Angola is far from unique. In just the last year, there's been one superpower confrontation after another. In the Middle East, the US won a couple of points by getting US "technicians" stationed along the Sinai; in Portugal, the Soviet Union seemed to have its puppet Communist Party well in control for awhile, only to see it undermined; in Angola, a couple of points for the Soviet Union. There are only the most blatant instances of the two superpower parasites sticking their hands into other people's backyards.

Yet, they constantly talk about "detente" (or Ford's new version, "Peace through Strength"), but we just have to look at the defense budget to see what a farce this is. B-1 bombers, MIRV's Tridents, weapons of awesome destruction too secret to have public names, all point to the danger of war as the US and USSR more and more come into direct conflict all around the world. Caught in the middle are not only the people of Angola, Portugal, and the Middle East; the danger of another world war growing out of these constant crises is something that affects everyone in the world.

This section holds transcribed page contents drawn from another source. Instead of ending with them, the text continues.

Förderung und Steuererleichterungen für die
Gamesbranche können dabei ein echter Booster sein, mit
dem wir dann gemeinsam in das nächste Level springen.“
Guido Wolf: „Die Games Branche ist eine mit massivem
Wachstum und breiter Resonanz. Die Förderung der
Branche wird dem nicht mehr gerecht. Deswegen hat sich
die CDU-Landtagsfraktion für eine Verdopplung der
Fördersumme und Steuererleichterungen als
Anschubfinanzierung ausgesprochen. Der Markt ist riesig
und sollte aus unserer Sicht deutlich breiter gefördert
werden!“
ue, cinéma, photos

Look at the Soviet Union for a moment. They parade around as a socialist system--which they once were--and a country run by the working class--which was also once true. But not anymore. There isn't much difference, when you get right down to it, between Breshnev and his cronies riding around in Cadillac limousines and living off the sweat and blood of the Russian workers; and the Rockefellers, the Duponts, or the Melongs. The Soviet Union has huge armies outside their borders just like the US; and they'll go into Czechloslovakia just like the US will charge into the Dominican Republic.

And then there's the US. The US rulers have been making a big fuss about the Bicentennial and our history of freedom, and defending democracy at home and abroad. That barrage keeps going day and night, and will get louder. But we, as veterans, especially vets of the Indochina war, know better. Democracy in Vietnam meant keeping a corrupt dictator in power and using this puppet as an excuse to subjugate half of Vietnam. Freedom there meant freedom for American corporations to exploit the natural resources of the country and use it as a base to attack neighboring countries. At home, freedom means the freedom of the rich to speed up to squeeze more profits out of us, freedom for them to lay us off, freedom for them to cut social services we need like VA hospitals, disability checks--and freedom fro us to starve on an inadequate GI Bill. Or freedom for us to mark our tax forms to give some bigmouth turkey a buck to speak for the rich.

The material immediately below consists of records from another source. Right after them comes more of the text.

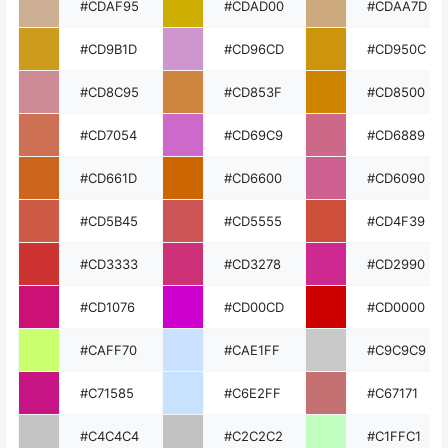
#CDAF95
#CDAD00
#CDAA7D
#CD9B1D
#CD96CD
#CD950C
#CD8C95
#CD853F
#CD8500
#CD7054
#CD69C9
#CD6889
#CD661D
#CD6600
#CD6090
#CD5B45
#CD5555
#CD4F39
#CD3333
#CD3278
#CD2990
#CD1076
#CD00CD
#CD0000
#CAFF70
#CAE1FF
#C9C9C9
#C71585
#C6E2FF
#C67171
#C4C4C4
#C2C2C2
#C1FFC1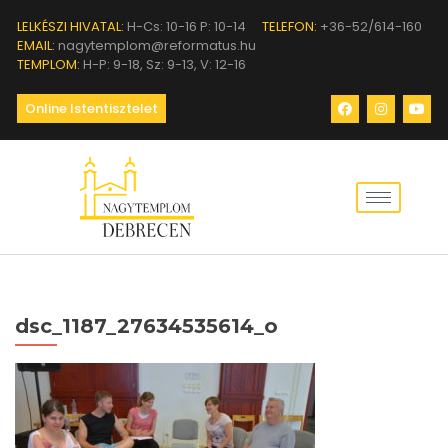
LELKÉSZI HIVATAL:
H-Cs: 10-16 P: 10-14
TELEFON:
+36-52/614-160
EMAIL:
nagytemplom@reformatus.hu
TEMPLOM:
H-P: 9-18, Sz: 9-13, V: 12-16
Online Istentisztelet
dsc_1187_27634535614_o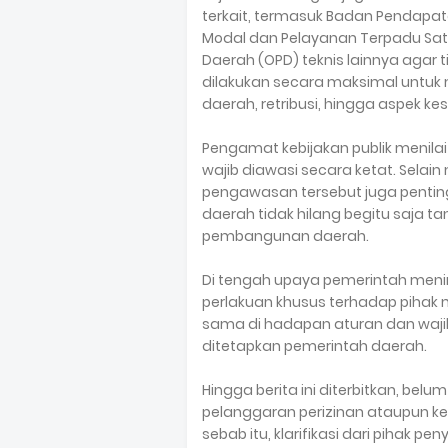
terkait, termasuk Badan Pendapa
Modal dan Pelayanan Terpadu Satu
Daerah (OPD) teknis lainnya agar
dilakukan secara maksimal untuk 
daerah, retribusi, hingga aspek 
Pengamat kebijakan publik menilai 
wajib diawasi secara ketat. Selai
pengawasan tersebut juga penti
daerah tidak hilang begitu saja 
pembangunan daerah.
Di tengah upaya pemerintah meni
perlakuan khusus terhadap pihak 
sama di hadapan aturan dan waji
ditetapkan pemerintah daerah.
Hingga berita ini diterbitkan, be
pelanggaran perizinan ataupun ke
sebab itu, klarifikasi dari pihak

Two superpowers driven by the need for profit, exploiting their working people at home while seeking markets and raw resources abroad. Competing for markets abroad, they come into conflict with each other. And this conflict threatens to lead the world into another world war, a war to divide and re-divide the world.

Of course, they don't stand up and say "We're robbers--what we want is what you've got." Instead, they cover it up with sugary words and maybe a couple of bribes to the right officials. It's constantly, "We're your friends, just trying to help you out." Well, in Vietnam that "help" was over a decade of bloody war; in Angola, that "help" is a Cuban occupation force.

The line's getting old. The Russian people aren't our enemies, any more than the Vietnamese people were our enemies. They're exploited as much as we are. There's a ruling class in the Soviet Union, just like here, which is doing the exploiting of the Russian people. And the rich who run the system in the US aren't going to get us to save their skins just because they speak English or because they tell us that they're the "lesser of two evils." We're saying that we're not going to fight another rich man's war. And if the US rulers get into a war, especially if they get into a world war with all the suffering that means for the world's people, we're not going to fight it for them. Our fight's against the rich and their wars.